-------- KUTIPAN SUMBER
Sabtu, 03 November 2012

Kebudayaan Islam Pada Masa Kerajaan Demak


Kebudayaan Islam Pada Masa Kerajaan Demak yang Masih Dibudayakan Sampai Sekarang.

1. Upacara Sekaten


Salah satu tradisi atau kebudayaan pada masa Kerajaan Demak yang masih berlangsung hingga sekarang adalah upacara Sekaten. Upacara ini bertujuan untuk memperingati hari kelahiran Nabi Muhammad pada bulan Maulud, atau orang-orang biasanya menyebut dengan kata Maulid Nabi. Hal ini dapat dijelaskan oleh Soebadyo (2002: 62) sebagai berikut.
----------------
SOAL LATIHAN —
**A.** Jawablah pertanyaan tentang teks Kerajaan Demak ini.
(i) Upacara apa yang disebut sebagai tradisi masa Kerajaan Demak yang masih berlangsung hingga sekarang?
(ii) Apa tujuan upacara tersebut?
(iii) Dengan sebutan apa orang-orang biasanya menyebut peringatan itu?
**B.** Tulis ulang bagian teks Kerajaan Demak antara "Salah satu tradisi" dan "62) sebagai berikut.", termasuk kedua bagian itu.
Catatan-catatan ini tidak berperan dalam latihan.
-------- BAHAN YANG DISEDIAKAN
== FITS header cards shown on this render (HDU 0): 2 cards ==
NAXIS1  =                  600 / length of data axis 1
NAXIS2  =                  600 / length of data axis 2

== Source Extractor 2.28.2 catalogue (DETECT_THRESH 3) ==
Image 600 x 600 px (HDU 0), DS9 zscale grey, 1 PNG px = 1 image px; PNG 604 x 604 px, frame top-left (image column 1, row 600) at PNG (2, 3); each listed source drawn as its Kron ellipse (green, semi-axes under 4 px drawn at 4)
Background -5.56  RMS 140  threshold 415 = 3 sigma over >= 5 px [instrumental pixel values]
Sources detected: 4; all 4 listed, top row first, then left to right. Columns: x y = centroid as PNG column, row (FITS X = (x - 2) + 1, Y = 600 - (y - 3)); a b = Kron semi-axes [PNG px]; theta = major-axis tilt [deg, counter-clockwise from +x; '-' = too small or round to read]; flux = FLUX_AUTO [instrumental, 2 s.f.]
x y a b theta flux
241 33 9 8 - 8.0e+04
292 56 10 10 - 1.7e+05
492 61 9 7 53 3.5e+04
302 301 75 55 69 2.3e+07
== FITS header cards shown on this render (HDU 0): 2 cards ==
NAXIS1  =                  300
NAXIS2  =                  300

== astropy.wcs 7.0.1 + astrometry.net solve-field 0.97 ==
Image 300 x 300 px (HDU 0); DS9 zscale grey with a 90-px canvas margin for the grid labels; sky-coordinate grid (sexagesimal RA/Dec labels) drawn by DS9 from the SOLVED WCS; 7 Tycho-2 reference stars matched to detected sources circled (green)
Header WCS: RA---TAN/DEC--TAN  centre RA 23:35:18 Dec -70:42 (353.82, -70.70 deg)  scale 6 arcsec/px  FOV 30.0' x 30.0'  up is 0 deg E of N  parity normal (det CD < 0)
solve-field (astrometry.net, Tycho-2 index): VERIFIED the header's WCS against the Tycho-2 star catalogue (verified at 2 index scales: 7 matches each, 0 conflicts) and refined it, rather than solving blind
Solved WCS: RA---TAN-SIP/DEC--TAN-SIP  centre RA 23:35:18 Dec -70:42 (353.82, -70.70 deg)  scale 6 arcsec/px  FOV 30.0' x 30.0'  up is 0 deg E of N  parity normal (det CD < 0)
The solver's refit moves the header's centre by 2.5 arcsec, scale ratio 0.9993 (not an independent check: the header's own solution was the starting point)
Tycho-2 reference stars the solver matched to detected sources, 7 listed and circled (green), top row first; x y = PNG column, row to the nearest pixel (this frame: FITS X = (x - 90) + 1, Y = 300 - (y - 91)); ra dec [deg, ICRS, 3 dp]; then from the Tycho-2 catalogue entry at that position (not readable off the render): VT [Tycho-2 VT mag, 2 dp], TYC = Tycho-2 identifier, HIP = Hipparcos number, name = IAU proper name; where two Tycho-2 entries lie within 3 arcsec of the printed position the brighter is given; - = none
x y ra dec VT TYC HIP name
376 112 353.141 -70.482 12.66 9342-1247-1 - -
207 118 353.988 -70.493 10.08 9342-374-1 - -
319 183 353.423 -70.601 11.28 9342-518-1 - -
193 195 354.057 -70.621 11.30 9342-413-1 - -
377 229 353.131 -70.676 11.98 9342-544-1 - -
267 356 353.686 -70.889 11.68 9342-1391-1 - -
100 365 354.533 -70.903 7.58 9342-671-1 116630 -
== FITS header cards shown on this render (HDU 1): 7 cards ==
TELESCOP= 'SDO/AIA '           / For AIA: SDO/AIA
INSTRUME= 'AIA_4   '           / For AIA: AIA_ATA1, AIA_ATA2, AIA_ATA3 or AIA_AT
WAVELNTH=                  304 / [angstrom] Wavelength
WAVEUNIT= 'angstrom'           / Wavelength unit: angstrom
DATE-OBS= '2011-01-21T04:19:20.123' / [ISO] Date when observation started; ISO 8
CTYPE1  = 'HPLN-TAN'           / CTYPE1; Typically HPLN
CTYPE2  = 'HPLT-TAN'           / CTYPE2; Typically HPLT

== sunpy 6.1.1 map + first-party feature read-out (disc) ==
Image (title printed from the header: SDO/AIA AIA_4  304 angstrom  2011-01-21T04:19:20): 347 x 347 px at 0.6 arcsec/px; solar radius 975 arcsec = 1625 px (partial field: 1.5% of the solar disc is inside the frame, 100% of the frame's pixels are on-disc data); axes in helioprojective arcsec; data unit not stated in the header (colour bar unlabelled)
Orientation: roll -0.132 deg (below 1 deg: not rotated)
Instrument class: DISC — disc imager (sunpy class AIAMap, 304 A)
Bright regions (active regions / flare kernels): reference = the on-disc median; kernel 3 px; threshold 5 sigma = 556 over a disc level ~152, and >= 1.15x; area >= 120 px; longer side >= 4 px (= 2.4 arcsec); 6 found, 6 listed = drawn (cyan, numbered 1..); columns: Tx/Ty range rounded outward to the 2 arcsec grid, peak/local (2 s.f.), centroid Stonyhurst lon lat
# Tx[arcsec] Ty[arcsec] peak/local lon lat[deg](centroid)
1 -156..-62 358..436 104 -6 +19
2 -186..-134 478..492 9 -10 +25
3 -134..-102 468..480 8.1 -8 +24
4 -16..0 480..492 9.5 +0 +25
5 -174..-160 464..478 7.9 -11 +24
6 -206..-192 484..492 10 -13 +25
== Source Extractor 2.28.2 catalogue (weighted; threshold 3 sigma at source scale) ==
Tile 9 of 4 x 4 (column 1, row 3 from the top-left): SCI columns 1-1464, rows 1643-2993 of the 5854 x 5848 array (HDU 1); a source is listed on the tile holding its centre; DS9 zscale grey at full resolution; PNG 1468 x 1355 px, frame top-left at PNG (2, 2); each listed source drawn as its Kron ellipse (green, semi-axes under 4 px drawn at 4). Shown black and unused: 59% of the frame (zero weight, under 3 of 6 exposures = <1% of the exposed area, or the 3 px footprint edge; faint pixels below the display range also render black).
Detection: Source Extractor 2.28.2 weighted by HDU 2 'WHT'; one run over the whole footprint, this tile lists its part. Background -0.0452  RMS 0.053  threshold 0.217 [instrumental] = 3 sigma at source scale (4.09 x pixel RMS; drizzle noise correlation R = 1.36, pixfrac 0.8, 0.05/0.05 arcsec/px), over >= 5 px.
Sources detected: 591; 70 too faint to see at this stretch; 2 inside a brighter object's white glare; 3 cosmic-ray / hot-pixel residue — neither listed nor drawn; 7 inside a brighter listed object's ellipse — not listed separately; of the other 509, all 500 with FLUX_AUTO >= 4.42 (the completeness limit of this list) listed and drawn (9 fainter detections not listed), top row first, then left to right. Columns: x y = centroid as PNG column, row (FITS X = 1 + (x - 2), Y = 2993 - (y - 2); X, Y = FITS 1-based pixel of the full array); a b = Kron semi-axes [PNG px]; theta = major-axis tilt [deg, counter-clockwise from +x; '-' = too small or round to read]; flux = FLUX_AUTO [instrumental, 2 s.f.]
----------------
KUNCI JAWABAN —
**A.**
(i) Upacara Sekaten.
(ii) Untuk memperingati hari kelahiran Nabi Muhammad pada bulan Maulud.
(iii) Maulid Nabi.

**B.**
Salah satu tradisi atau kebudayaan pada masa Kerajaan Demak yang masih berlangsung hingga sekarang adalah upacara Sekaten. Upacara ini bertujuan untuk memperingati hari kelahiran Nabi Muhammad pada bulan Maulud, atau orang-orang biasanya menyebut dengan kata Maulid Nabi. Hal ini dapat dijelaskan oleh Soebadyo (2002: 62) sebagai berikut.